> _Data to process_:
══════════

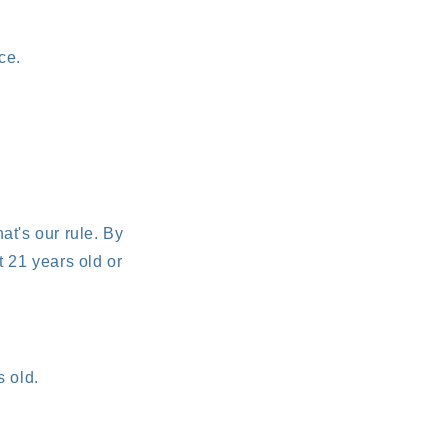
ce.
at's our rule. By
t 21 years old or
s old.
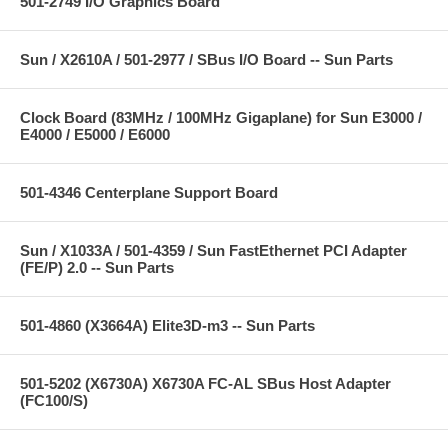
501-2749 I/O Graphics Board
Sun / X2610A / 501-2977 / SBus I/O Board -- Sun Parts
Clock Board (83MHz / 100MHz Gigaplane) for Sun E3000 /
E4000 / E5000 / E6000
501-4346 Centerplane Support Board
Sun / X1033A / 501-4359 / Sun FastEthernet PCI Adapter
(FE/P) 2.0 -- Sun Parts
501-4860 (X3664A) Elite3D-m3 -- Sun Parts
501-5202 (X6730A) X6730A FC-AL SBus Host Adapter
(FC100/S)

══════════

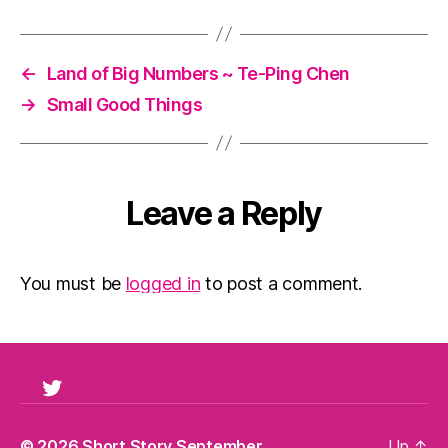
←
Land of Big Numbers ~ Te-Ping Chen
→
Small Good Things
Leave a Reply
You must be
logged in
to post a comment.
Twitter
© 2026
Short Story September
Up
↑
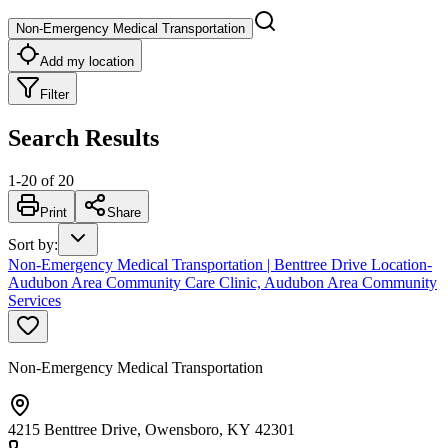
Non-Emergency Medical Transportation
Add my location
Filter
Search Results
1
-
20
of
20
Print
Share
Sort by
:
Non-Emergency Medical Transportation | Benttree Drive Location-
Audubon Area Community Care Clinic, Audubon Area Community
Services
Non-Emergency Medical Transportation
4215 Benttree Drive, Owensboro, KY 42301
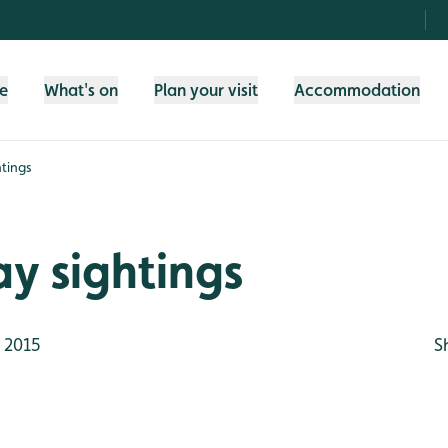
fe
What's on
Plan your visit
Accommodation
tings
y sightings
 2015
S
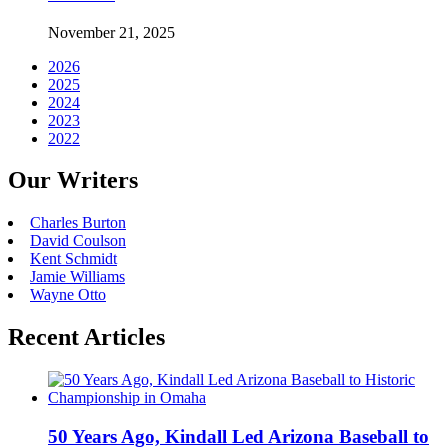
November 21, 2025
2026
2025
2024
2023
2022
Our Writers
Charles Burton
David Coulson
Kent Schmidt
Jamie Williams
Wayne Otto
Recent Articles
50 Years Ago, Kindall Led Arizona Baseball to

══════════

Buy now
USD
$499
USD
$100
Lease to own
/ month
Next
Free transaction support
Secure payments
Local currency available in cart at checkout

══════════

> _Exercise directions_:
In the listing above, find the line with "501-2749 I/O Graphics Board" and the line with "(FE/P) 2.0 -- Sun Parts"; output exactly those lines and all lines between them.

> _Solution_:
501-2749 I/O Graphics Board
Sun / X2610A / 501-2977 / SBus I/O Board -- Sun Parts
Clock Board (83MHz / 100MHz Gigaplane) for Sun E3000 /
E4000 / E5000 / E6000
501-4346 Centerplane Support Board
Sun / X1033A / 501-4359 / Sun FastEthernet PCI Adapter
(FE/P) 2.0 -- Sun Parts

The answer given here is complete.